AT&T sorprendió a todos en Venezuela este martes informando sobre el cierre de sus operaciones en en ese país afectando a miles de suscriptores. El gigante de las telecomunicaciones norteamericano, propietario también del conglomerado WarnerMedia, alegó la incompatibilidad de las disposiciones legales tanto en EE.UU. como en Venezuela para poder continuar ofreciendo sus servicios en la nación suramericana.

Las sanciones de las que son objeto los canales Globovisión y petrolera estatal Venezolana PDVSA , la cual posee un canal de televisión integrado en la oferta de Direct TV, hacían imposible que la prestadora de servicios continuara ofreciendo a ambas estaciones en su parrilla de canales.

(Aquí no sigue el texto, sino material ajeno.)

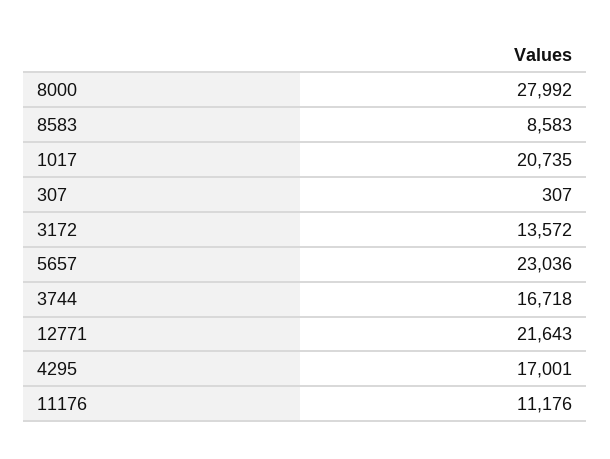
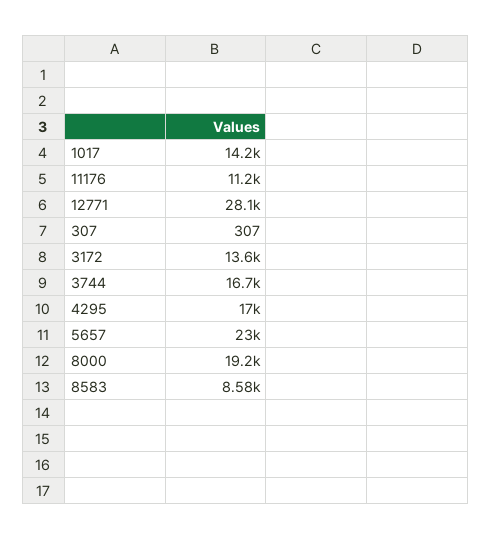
  {
-   "8000": 27992,
+   "8000": 19200,
    "8583": 8583,
-   "1017": 20735,
+   "1017": 14200,
    "307": 307,
    "3172": 13572,
    "5657": 23036,
    "3744": 16718,
-   "12771": 21643,
+   "12771": 28100,
    "4295": 17001,
    "11176": 11176
  }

Pero, debido a la legislación venezolana, Direct TV debía obligatoriamente incluirlos para poder operar en Venezuela.

Según se difundió en un comunicado al público venezolano la decisión con efecto inmediato fue tomada por la directiva del grupo en Estados Unidos y en ella no tuvo participación o conocimiento previo del equipo de DIRECTV en Venezuela.

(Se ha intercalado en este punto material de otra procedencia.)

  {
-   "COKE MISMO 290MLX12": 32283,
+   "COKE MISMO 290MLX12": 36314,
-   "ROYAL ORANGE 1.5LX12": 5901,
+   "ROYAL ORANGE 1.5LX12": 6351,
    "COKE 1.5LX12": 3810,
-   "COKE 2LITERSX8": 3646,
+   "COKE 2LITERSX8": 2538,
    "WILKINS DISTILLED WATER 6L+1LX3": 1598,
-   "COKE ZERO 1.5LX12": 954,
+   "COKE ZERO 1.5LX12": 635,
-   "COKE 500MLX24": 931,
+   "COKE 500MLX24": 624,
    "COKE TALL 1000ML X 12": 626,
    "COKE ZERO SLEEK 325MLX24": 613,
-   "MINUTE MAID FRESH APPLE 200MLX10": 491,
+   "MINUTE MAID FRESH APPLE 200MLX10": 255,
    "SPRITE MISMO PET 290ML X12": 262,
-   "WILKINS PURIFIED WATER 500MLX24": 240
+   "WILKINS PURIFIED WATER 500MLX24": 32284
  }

Cientos de miles de hogares en Venezuela perdieron una fuente de información y entretenimiento solo porque dos canales, con una audiencia que fácilmente puede calificarse como insignificante no podían ser excluidos. Este tipo de legislaciones destinadas a favorecer a una industria cultural local incapaz de ganar por si misma el reconocimiento de la audiencia es otra forma de proteccionismo que paraliza e incapacita a las economías de los llamados países emergentes.

Por lo general, los países que aplican medidas proteccionistas castigan a sus propios ciudadanos obligándoles a pagar más caros los mismos bienes y servicios (a veces incluso con menor calidad) que se consiguen a menores precios en el mercado internacional.